*** Begin section ***

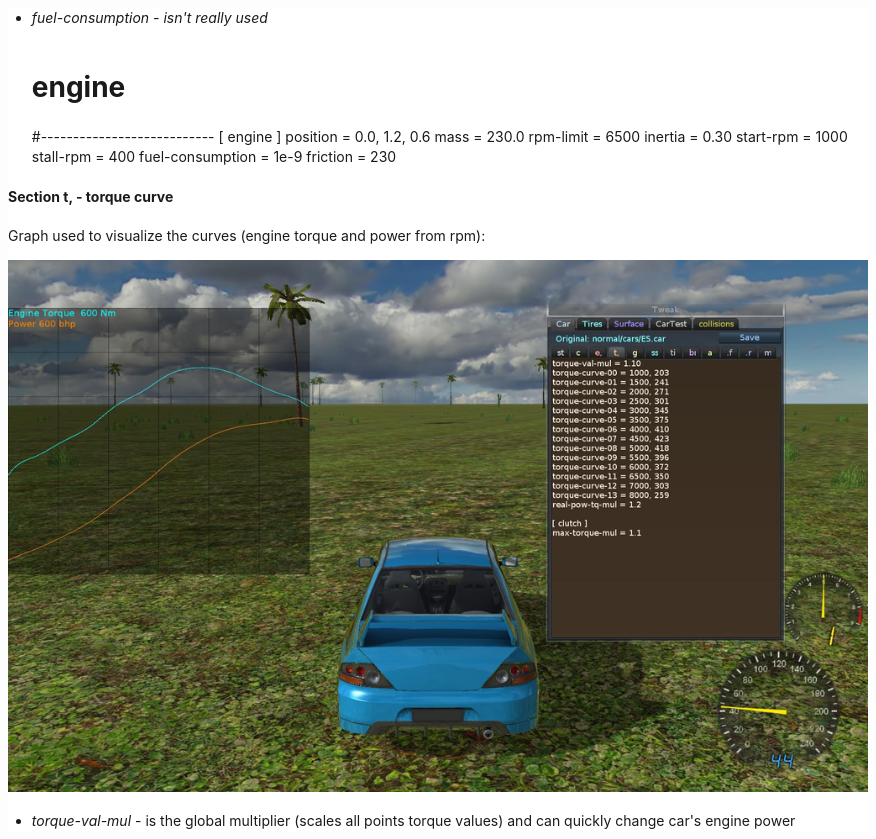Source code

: 

-   *fuel-consumption - isn't really used*



    #  engine
    #---------------------------
    [ engine ]
    position = 0.0, 1.2, 0.6
    mass = 230.0
    rpm-limit = 6500
    inertia = 0.30
    start-rpm = 1000
    stall-rpm = 400
    fuel-consumption = 1e-9
    friction = 230

#### Section t, - torque curve

Graph used to visualize the curves (engine torque and power from rpm):

![](images/6.jpg)

-   *torque-val-mul* - is the global multiplier (scales all points
    torque values) and can quickly change car's engine power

*** End section ***

TASK PROMPT =
The records shown above are to be repeated exactly, with the pictures left out.

RESULT OF THIS EXERCISE =
Source code

: 

-   *fuel-consumption - isn't really used*



    #  engine
    #---------------------------
    [ engine ]
    position = 0.0, 1.2, 0.6
    mass = 230.0
    rpm-limit = 6500
    inertia = 0.30
    start-rpm = 1000
    stall-rpm = 400
    fuel-consumption = 1e-9
    friction = 230

#### Section t, - torque curve

Graph used to visualize the curves (engine torque and power from rpm):

![](images/6.jpg)

-   *torque-val-mul* - is the global multiplier (scales all points
    torque values) and can quickly change car's engine power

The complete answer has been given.